Today was the last day of the 2017 Heidelberg Gaia Sprint. Every participant prepared a single slide in a shared slide deck (available here), and had 120 seconds to present their results. Look at the slides for the full story, but it was really impressive! A few highlights for me were:
Rix and Fouesneau used common proper motions to match Gaia DR1 TGAS stars to much-fainter PanSTARRS companions,
and found hundreds of white dwarf binaries, with a clear, complete white-dwarf sequence. Hawkins was able to separate red clump stars from other RGB stars with a data-driven spectral classifier, and to interpret it. Ting found similar, but working just with the spectral labels fit to spectra with physical models. El-Badry showed that stars he finds are binaries, spectroscopically (and he can find them even if the velocity differences vanish) are above the main sequence in the color—magnitude diagram.

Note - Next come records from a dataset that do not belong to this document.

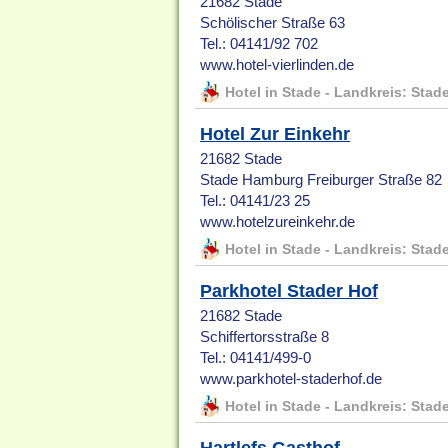
21682 Stade
Schölischer Straße 63
Tel.: 04141/92 702
www.hotel-vierlinden.de
Hotel in Stade - Landkreis: Stad
Hotel Zur Einkehr
21682 Stade
Stade Hamburg Freiburger Straße 82
Tel.: 04141/23 25
www.hotelzureinkehr.de
Hotel in Stade - Landkreis: Stad
Parkhotel Stader Hof
21682 Stade
Schiffertorsstraße 8
Tel.: 04141/499-0
www.parkhotel-staderhof.de
Hotel in Stade - Landkreis: Stad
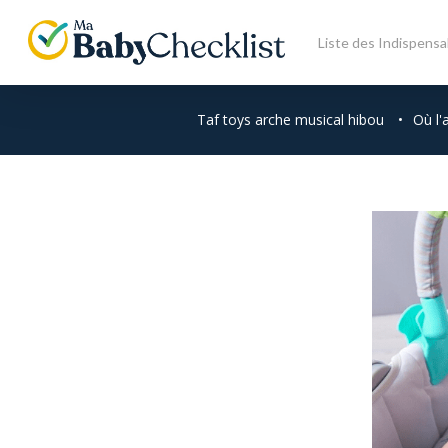
Skip
to
Liste des Indispensa
main
content
Taf toys arche musical hibou
•
Où l'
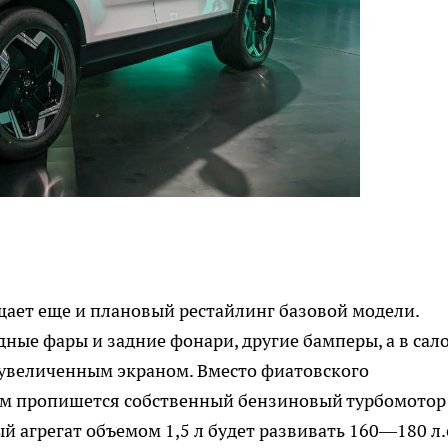
ещает еще и плановый рестайлинг базовой модели.
ные фары и задние фонари, другие бамперы, а в сал
 увеличенным экраном. Вместо фиатовского
ом пропишется собственный бензиновый турбомотор
 агрегат объемом 1,5 л будет развивать 160—180 л.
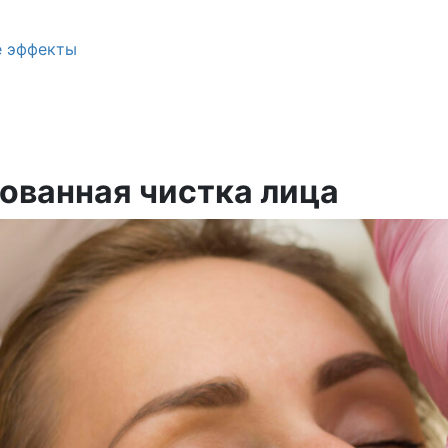
е эффекты
ованная чистка лица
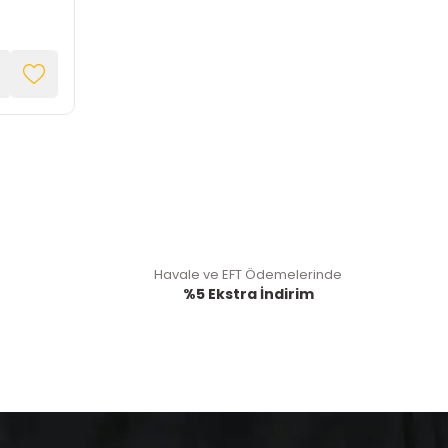
Havale ve EFT Ödemelerinde
%5 Ekstra İndirim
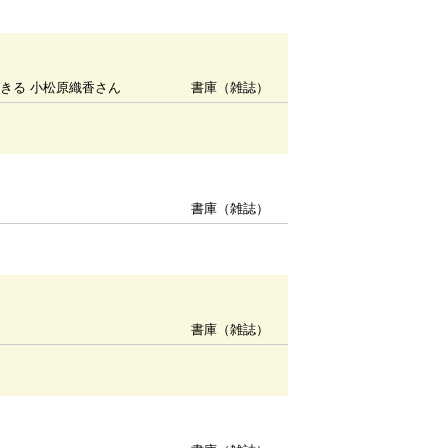
きる 小松原織香さん
書庫（雑誌）
書庫（雑誌）
書庫（雑誌）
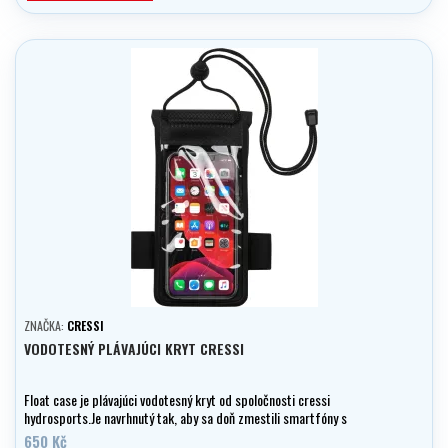
ZNAČKA:
CRESSI
VODOTESNÝ PLÁVAJÚCI KRYT CRESSI
Float case je plávajúci vodotesný kryt od spoločnosti cressi
hydrosports.Je navrhnutý tak, aby sa doň zmestili smartfóny s
displejom do 6" a hmotnosťou 200 g bez straty vztlaku.
650 Kč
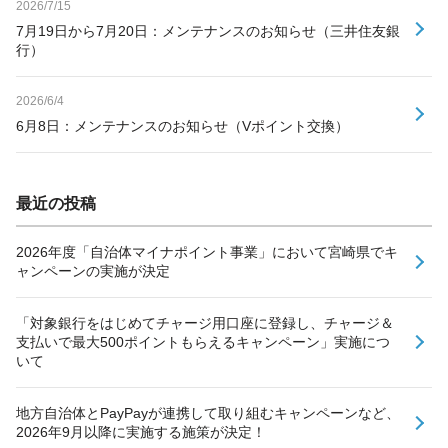
2026/7/15
7月19日から7月20日：メンテナンスのお知らせ（三井住友銀
行）
2026/6/4
6月8日：メンテナンスのお知らせ（Vポイント交換）
最近の投稿
2026年度「自治体マイナポイント事業」において宮崎県でキ
ャンペーンの実施が決定
「対象銀行をはじめてチャージ用口座に登録し、チャージ＆
支払いで最大500ポイントもらえるキャンペーン」実施につ
いて
地方自治体とPayPayが連携して取り組むキャンペーンなど、
2026年9月以降に実施する施策が決定！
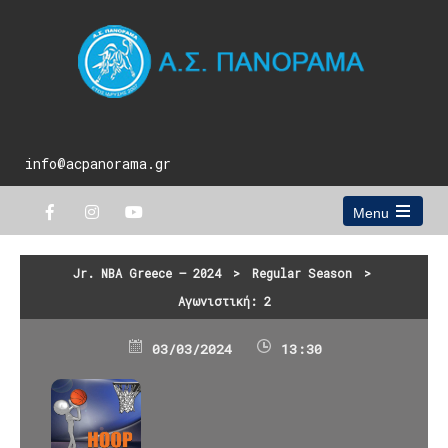
info@acpanorama.gr
Menu
Open
the
main
Jr. NBA Greece – 2024
>
Regular Season
>
menu
Αγωνιστική: 2
03/03/2024
13:30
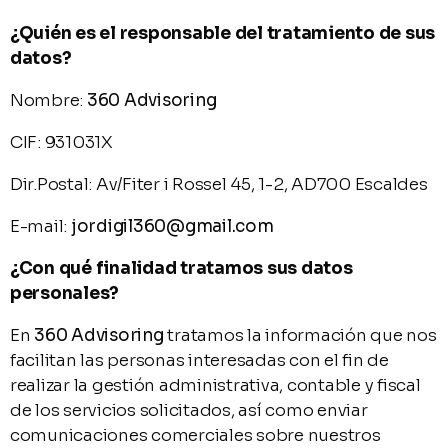
¿Quién es el responsable del tratamiento de sus
datos?
Nombre:
360 Advisoring
CIF: 931031X
Dir.Postal: Av/Fiter i Rossel 45, 1-2, AD700 Escaldes
E-mail:
jordigil360@gmail.com
¿Con qué finalidad tratamos sus datos
personales?
En
360 Advisoring
tratamos la información que nos
facilitan las personas interesadas con el fin de
realizar la gestión administrativa, contable y fiscal
de los servicios solicitados, así como enviar
comunicaciones comerciales sobre nuestros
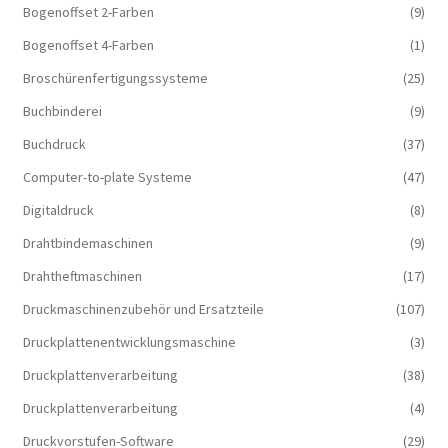
Bogenoffset 2-Farben
(9)
Bogenoffset 4-Farben
(1)
Broschürenfertigungssysteme
(25)
Buchbinderei
(9)
Buchdruck
(37)
Computer-to-plate Systeme
(47)
Digitaldruck
(8)
Drahtbindemaschinen
(9)
Drahtheftmaschinen
(17)
Druckmaschinenzubehör und Ersatzteile
(107)
Druckplattenentwicklungsmaschine
(3)
Druckplattenverarbeitung
(38)
Druckplattenverarbeitung
(4)
Druckvorstufen-Software
(29)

Beaton showed that an old statistical-parallax calibration of RR Lyrae stars by Kollmeier turns out to be strongly confirmed in the TGAS data. Birky built a beautiful one-dimensional model of M-dwarf spectra in APOGEE using only a single label, which is literature spectral classifications. Burggraaff has a possible vertical-direction moving group coming through our local position in the Milky Way disk. Coronado found that she can calibrate main-sequence star luminosities using spectral labels to almost the quality of other standard candles. Rybizki made progress towards an empirical set of supernova yields, starting with APOGEE abundances and (poor) stellar ages.
And, as I have mentioned before, Casey showed that we might be able to do asteroseismology with Gaia, and Anderson made incredible maps of the Milky-Way disk (and animations of slices thereof!).